Ein Fazit zum „Alive“ in Lissabon: Zu viel Indie! Es gibt einfach zu viel, was man sich ansehen möchte. Die Vielfalt ist natürlich groß, aber nicht beliebig groß. Manchmal hätte man sich z. B. eine Katy Perry herbeigewünscht, also einfach einen Künstler, den man sich einfach nicht ansehen will. Aber die Wege sind kurz, man kann leicht die Bühnen wechseln. Und gerade für Anfänger ist es ein „Festival light“. Wer nicht campen mag, findet in der Stadt ein Hostel oder was mit AirBnB. Überhaupt: Es empfiehlt sich, einen Urlaub vorne oder hinten dranzuhängen, weil Lissabon. Weil Kaffee. Weil Gebäck. Weil Fisch. Weil Nachtleben. Wenn man denn schon mal da ist…

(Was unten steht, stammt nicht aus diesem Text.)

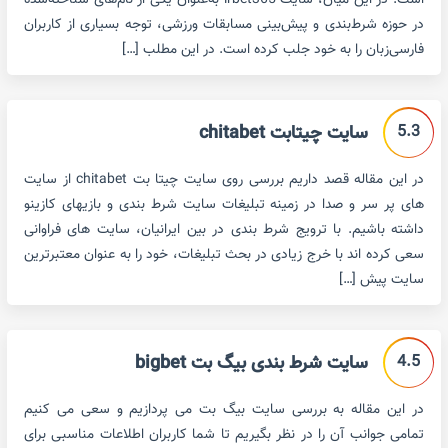
است. در این میان، سایت irbet365 به‌عنوان یکی از نام‌های شناخته‌شده
در حوزه شرط‌بندی و پیش‌بینی مسابقات ورزشی، توجه بسیاری از کاربران
فارسی‌زبان را به خود جلب کرده است. در این مطلب […]
5.3
سایت چیتابت chitabet
در این مقاله قصد داریم بررسی روی سایت چیتا بت chitabet از سایت
های پر سر و صدا در زمینه تبلیغات سایت شرط بندی و بازیهای کازینو
داشته باشیم. با ترویج شرط بندی در بین ایرانیان، سایت های فراوانی
سعی کرده اند با خرج زیادی در بحث تبلیغات، خود را به عنوان معتبرترین
سایت پیش […]
4.5
سایت شرط بندی بیگ بت bigbet
در این مقاله به بررسی سایت بیگ بت می پردازیم و سعی می کنیم
تمامی جوانب آن را در نظر بگیریم تا شما کاربران اطلاعات مناسبی برای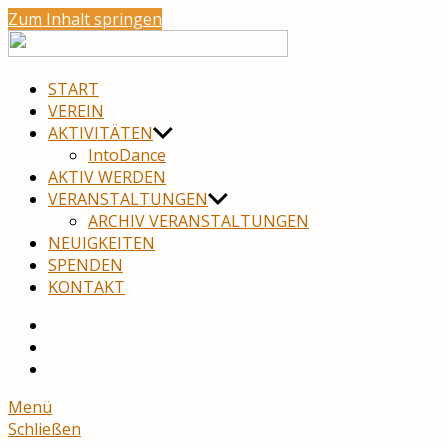
Zum Inhalt springen
move
neuro
START
VEREIN
AKTIVITÄTEN
IntoDance
AKTIV WERDEN
VERANSTALTUNGEN
ARCHIV VERANSTALTUNGEN
NEUIGKEITEN
SPENDEN
KONTAKT
YouTube
Facebook
Menü
Schließen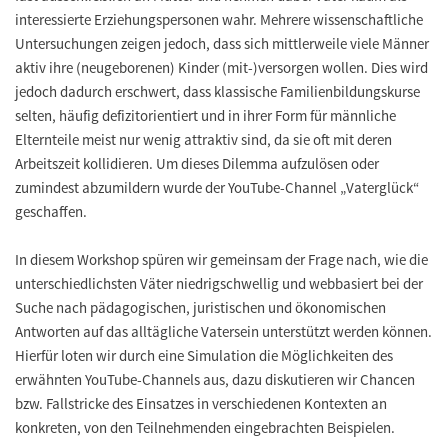
interessierte Erziehungspersonen wahr. Mehrere wissenschaftliche
Untersuchungen zeigen jedoch, dass sich mittlerweile viele Männer
aktiv ihre (neugeborenen) Kinder (mit-)versorgen wollen. Dies wird
jedoch dadurch erschwert, dass klassische Familienbildungskurse
selten, häufig defizitorientiert und in ihrer Form für männliche
Elternteile meist nur wenig attraktiv sind, da sie oft mit deren
Arbeitszeit kollidieren. Um dieses Dilemma aufzulösen oder
zumindest abzumildern wurde der YouTube-Channel „Vaterglück“
geschaffen.
In diesem Workshop spüren wir gemeinsam der Frage nach, wie die
unterschiedlichsten Väter niedrigschwellig und webbasiert bei der
Suche nach pädagogischen, juristischen und ökonomischen
Antworten auf das alltägliche Vatersein unterstützt werden können.
Hierfür loten wir durch eine Simulation die Möglichkeiten des
erwähnten YouTube-Channels aus, dazu diskutieren wir Chancen
bzw. Fallstricke des Einsatzes in verschiedenen Kontexten an
konkreten, von den Teilnehmenden eingebrachten Beispielen.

Guten Flug und komm bald wieder!
Ach ja, auch portugiesische Künstler gibts zu hören. Zum Beispiel Bernardo Correia Ribeiro de Carvalho Costa – genannt: AGIR. AGIR durfte auf der größten Bühne den letzten Tag des Alive einleiten. Er kam aus einer Art Raumschiff gesprungen, einem Kasten mit Schiebetür. Die Boyband-Haftigkeit der Musik stand im krassen Gegensatz zum harten, tätowierten, gepiercten AGIR, der an irgendjemanden von „Brosis“ erinnerte. Man kann das natürlich uncool finden, aber unterhaltsam war’s. Und unter den Fans gab es so dermaßen viele Portugiesinnen Anfang 20, dass mancher Indie-Shoegazer sich darüber grün und blau ärgern könnte.
AGIR ging nicht einfach von der Bühne, AGIR schenkte uns ein Lied zum Adeus. Er stellte sich in seinen Kasten und winkte heraus. Und als sich die Schiebetür langsam senkte, war ich aus irgendeinem Grund unendlich traurig. Ach AGIR, dachte ich, guten Flug und komm bald wieder. Wer weiß, wo es für ihn nun hingeht. Vielleicht nach Mendocino.